[Stored dataset items]
+++

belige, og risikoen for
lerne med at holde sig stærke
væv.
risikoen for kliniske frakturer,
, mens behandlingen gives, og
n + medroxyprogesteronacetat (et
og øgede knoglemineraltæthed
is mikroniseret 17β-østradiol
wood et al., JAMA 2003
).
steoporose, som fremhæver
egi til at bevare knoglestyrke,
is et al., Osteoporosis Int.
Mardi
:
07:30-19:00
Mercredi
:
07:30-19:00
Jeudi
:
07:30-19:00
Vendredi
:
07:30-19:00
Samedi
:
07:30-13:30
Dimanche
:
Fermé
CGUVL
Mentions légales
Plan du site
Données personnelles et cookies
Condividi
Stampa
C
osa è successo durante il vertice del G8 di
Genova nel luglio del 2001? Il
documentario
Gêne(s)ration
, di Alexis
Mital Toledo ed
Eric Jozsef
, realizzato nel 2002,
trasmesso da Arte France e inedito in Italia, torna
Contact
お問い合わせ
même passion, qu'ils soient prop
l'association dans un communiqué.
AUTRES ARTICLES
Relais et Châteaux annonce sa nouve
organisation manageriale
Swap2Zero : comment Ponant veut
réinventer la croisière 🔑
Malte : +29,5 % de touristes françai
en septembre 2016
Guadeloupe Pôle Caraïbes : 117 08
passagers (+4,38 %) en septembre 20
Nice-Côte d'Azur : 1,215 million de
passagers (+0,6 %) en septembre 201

+++

| Work task |
The answer is every line in the data where the word "septembre" appears.

| Result below |
en septembre 2016
passagers (+4,38 %) en septembre 20
passagers (+0,6 %) en septembre 201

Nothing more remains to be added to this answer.